Just like all the author of the book I was talking about had to do to make me okay with it was not name the hospital. Such a simple thing…
But if a book has kept you reading to the end, the author’s done a number of things right, a number of things very well. Truth is, at any given job we might only put in 98% on our best days. The thing with being an author is, your product is there for people to scrutinize at leisure, so a lot of authors don’t get praised for the 98% dead-on excellent work. They get hate mail over the 2% that could have been a bit better.
That’s one of the differences between readers and authors. Readers have all the time in the world to nitpick a book to death if they want to and find fault with it.
And authors have to deliver their work on a deadline, which means sometimes, a word or a detail gets overlooked.
“You hypocrite, first take the log out of your own eye, and then you will see clearly to take the speck out of your brother’s eye.” Matt. 7:5
What’s the one thing I can say about that book I had a problem with, that I stopped reading, now that I’m working on edits to my own?
I’m cluing in to how hard it is. Now that I can imagine life in the author’s position, under the gun on deadlines, I can see how someone would make a mistake about a hospital. Yank out a map, look around, pick one and not even think to question if it’s still open or has a special designated purpose. And if you hadn’t lived there, like me, chances are you’d never know.
At least there’s a bit of good news when the problem with your work is a question of research. Research is a lot easier to address than a character that fails to engage the readers.
So take heart, writers. No, not everyone will like what you do. Just focus on finding the audience that will appreciate your work, learn from your mistakes and move on.
It’s really all you can do.
More Spinetingler News
Over 1700 downloads on Monday, putting the three-day total at over 2700 downloads. Thanks for spreading the word, everyone.
And thanks Bonnie for the joke.
A woman decides to have a facelift for her 50th birthday. She spend $15,000 and feels pretty good about the results. On her way home, she stops at a newsstand to buy a newspaper. Before leaving, she says to the clerk, "I hope you don't mind my asking, but how old do you think I am?"
"About 32," is the reply.
"Nope! I'm exactly 50," the woman says happily.

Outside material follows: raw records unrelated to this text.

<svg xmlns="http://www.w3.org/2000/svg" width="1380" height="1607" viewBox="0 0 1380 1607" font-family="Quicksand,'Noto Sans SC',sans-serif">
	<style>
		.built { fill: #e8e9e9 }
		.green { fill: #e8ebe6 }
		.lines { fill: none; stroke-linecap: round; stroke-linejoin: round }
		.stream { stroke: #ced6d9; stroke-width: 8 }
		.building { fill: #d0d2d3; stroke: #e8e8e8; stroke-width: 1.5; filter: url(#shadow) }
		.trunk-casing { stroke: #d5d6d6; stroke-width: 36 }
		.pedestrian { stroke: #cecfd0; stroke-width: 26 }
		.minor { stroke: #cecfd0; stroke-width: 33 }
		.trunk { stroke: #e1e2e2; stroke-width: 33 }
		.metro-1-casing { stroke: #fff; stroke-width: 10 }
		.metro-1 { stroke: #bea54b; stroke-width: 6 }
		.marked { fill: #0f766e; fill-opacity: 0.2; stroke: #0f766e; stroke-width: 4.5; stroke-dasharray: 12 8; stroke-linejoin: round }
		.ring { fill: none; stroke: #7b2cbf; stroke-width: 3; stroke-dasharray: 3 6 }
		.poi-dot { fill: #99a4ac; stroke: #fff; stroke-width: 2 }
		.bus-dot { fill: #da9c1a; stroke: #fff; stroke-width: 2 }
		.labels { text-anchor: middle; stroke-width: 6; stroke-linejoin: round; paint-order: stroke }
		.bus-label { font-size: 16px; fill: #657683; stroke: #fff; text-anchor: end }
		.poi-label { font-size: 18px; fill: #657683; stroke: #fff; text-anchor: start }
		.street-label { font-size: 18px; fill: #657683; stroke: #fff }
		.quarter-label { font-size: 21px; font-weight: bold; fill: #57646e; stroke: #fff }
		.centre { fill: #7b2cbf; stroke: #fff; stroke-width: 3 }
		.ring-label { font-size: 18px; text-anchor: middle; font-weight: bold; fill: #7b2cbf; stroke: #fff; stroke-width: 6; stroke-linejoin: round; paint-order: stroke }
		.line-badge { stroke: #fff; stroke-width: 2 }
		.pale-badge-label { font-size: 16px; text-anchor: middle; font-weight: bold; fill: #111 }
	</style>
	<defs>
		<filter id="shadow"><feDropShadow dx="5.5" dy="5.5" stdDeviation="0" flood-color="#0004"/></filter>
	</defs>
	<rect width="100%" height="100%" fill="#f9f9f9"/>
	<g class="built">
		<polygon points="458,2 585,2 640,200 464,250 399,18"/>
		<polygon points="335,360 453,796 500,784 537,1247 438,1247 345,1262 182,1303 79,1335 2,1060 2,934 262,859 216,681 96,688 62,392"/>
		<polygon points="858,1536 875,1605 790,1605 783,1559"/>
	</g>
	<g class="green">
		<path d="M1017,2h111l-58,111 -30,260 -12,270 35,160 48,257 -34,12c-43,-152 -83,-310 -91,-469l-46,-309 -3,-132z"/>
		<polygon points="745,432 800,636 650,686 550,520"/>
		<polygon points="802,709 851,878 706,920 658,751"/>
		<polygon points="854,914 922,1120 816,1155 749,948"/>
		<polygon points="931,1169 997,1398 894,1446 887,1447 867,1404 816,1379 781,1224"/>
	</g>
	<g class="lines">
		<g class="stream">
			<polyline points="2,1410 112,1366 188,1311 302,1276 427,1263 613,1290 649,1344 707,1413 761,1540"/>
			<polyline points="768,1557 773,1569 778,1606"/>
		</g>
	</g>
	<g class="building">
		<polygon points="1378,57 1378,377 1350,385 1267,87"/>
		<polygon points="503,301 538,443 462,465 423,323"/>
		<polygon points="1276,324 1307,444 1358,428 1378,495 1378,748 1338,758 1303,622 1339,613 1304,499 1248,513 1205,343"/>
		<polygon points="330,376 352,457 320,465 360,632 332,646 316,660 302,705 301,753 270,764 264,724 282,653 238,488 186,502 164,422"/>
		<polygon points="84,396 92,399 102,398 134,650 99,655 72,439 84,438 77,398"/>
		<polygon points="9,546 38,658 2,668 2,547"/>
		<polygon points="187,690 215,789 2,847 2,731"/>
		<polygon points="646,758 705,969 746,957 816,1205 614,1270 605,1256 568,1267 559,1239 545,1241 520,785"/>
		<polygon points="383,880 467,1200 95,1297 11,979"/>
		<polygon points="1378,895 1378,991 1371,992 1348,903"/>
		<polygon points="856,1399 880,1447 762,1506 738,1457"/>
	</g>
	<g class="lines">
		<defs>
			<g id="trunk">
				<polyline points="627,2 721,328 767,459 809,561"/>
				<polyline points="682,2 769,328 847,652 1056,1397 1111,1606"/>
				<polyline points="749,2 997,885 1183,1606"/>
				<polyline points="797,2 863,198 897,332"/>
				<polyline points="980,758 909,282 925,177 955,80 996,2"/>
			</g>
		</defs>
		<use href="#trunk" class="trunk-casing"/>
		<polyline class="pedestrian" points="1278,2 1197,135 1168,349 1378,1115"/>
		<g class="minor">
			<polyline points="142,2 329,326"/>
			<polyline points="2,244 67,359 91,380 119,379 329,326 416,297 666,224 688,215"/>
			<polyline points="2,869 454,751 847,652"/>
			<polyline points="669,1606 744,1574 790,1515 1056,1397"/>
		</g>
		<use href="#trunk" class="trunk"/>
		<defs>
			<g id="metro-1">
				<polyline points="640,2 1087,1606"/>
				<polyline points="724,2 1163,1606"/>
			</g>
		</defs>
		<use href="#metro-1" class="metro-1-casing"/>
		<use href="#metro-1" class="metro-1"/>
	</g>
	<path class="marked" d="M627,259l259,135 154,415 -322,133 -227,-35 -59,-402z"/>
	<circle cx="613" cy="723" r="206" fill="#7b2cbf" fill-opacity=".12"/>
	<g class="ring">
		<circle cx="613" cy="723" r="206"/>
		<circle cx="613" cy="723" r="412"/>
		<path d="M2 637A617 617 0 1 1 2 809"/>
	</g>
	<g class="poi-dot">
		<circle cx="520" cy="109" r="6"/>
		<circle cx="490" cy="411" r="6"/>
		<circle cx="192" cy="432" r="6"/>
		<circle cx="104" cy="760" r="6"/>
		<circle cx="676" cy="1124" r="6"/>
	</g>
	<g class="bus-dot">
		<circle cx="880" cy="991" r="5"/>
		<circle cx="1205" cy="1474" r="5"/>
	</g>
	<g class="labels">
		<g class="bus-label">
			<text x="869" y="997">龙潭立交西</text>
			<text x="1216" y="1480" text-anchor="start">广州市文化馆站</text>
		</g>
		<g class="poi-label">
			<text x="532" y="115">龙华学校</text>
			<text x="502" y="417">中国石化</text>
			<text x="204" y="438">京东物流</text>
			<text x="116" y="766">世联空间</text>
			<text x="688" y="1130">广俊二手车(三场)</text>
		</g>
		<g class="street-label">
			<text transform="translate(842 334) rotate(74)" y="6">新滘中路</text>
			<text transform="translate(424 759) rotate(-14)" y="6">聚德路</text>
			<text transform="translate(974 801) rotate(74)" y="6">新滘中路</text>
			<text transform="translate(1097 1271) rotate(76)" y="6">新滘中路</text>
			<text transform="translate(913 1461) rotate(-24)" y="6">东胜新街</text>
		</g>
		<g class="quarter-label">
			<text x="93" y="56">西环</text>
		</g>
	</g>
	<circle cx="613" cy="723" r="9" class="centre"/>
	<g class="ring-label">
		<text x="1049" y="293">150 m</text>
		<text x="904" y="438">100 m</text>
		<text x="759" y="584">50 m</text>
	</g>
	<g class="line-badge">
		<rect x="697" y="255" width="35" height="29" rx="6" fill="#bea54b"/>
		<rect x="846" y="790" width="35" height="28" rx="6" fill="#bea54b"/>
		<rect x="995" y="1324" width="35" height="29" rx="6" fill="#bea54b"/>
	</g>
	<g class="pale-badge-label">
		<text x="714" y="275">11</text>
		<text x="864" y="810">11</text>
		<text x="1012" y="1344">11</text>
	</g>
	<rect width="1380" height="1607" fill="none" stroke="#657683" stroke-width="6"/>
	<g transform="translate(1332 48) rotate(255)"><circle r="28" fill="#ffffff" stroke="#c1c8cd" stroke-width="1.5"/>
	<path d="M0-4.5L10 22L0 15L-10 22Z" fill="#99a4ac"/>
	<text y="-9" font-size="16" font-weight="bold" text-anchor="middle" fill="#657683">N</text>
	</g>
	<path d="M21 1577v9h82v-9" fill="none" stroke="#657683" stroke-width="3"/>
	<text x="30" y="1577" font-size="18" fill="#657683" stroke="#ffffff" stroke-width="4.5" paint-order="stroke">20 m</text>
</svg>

A little while later she goes into McDonald's and asks the counter girl the very same question.
The girl replies, "I'd guess about 29."
The woman replies with a big smile, "Nope, I'm 50."
Now she's feeling really good about herself. She stops in a drug store on her way down the street. She goes up to the counter to get some mints and asks the clerk this burning question.
The clerk responds, "Oh, I'd say 30."
Again she proudly responds, "I'm 50, but thank you!"
While waiting for the bus to go home, she asks an old man waiting next to her the same question.
He replies, "Lady, I'm 78 and my eyesight is going. Although, when I was young, there was a sure-fire way to tell how old a woman was. It sounds very forward, but it requires you to let me put my hands under your bra. Then, and only then can I tell you EXACTLY how old you are."
They wait in silence on the empty street until her curiosity gets the best of her. She finally blurts out, "What the hell, go ahead."
He slips both of his hands under her blouse and begins to feel around very slowly and carefully. He bounces and weighs each breast and he gently pinches each nipple. He pushes her breasts together and rubs them against each other.
After a couple of minutes of this, she says, "Okay, okay...How old am I?"
He completes one last squeeze of her breasts, removes his hands, and says, "Madam, you are 50."
Stunned and amazed, the woman says, "That was incredible, how could you tell?"
The old man says, "Promise you won't get mad?"
"I promise I won't." she says.
"I was behind you in line at McDonald's."